Moisture is, famously, the essence of wetness, and, to further borrow a phrase, wetness is the essence of beer. So how the heck can some beer varieties be categorized as "dry"? Call it a quirk of culinary translation or of language in general, but dry, in this case, actually signals a beer's absence of sweetness, rather than the dry mouthfeel you might get from something like fresh spinach or a hangover. Beer is rendered dry when a larger share of its sugars have been zapped out during fermentation. Ergo, beers that have been fermented for shorter periods are sweeter, and beers that have been fermented longer wind up dry.
Convoluted beverage descriptions are nothing new. Wine is particularly conducive to the blight (anyone up for a glass of seduction with an incongruous patina of ennui?). In fact, wine also follows a similar logic on its own sweet to dry continuum. Take, for instance, the sweetest and driest types of red wine. But beer gets a good head scratcher in there once in a while, too. Dry is a particularly vexing descriptor because of its much more common, and common sense, application with regard to liquids. Crisp might be a more relatable description for most beers labeled as dry, but you can, at least, safely assume that anything denoted as dry won't come off as too sweet.

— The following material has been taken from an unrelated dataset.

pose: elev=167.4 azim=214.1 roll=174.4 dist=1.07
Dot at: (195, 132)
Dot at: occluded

Dry beer's deeper origins and what you can drink today
Bud Dry, the discontinued beer you forgot Budweiser once made, quickly became the most famous of its kind in the United States. Large-scale production of dry beer had only begun a few years earlier in Japan by the time Bud Dry was introduced in 1989. But, a few weirdly memorable commercials and 21 years later, both the earworm and the suds would be out of circulation. That Japanese antecedent, Asahi Super Dry, however, is still available.
Both "dry" as a broad beer selling point and the wacky catchphrases it wrought have largely faded from the prominence they once commanded, but plenty of brews still fit the bill even without the grating brand campaigns. In our list of lager and food pairings that you need to try, an industry pro names both the brew category and the more precise pilsner as falling on the drier side. Plenty of IPAs and saisons also finish dry, and, should you wish to diverge from beer altogether, ciders are often explicit about where they fall on the sweet-to-dry spectrum.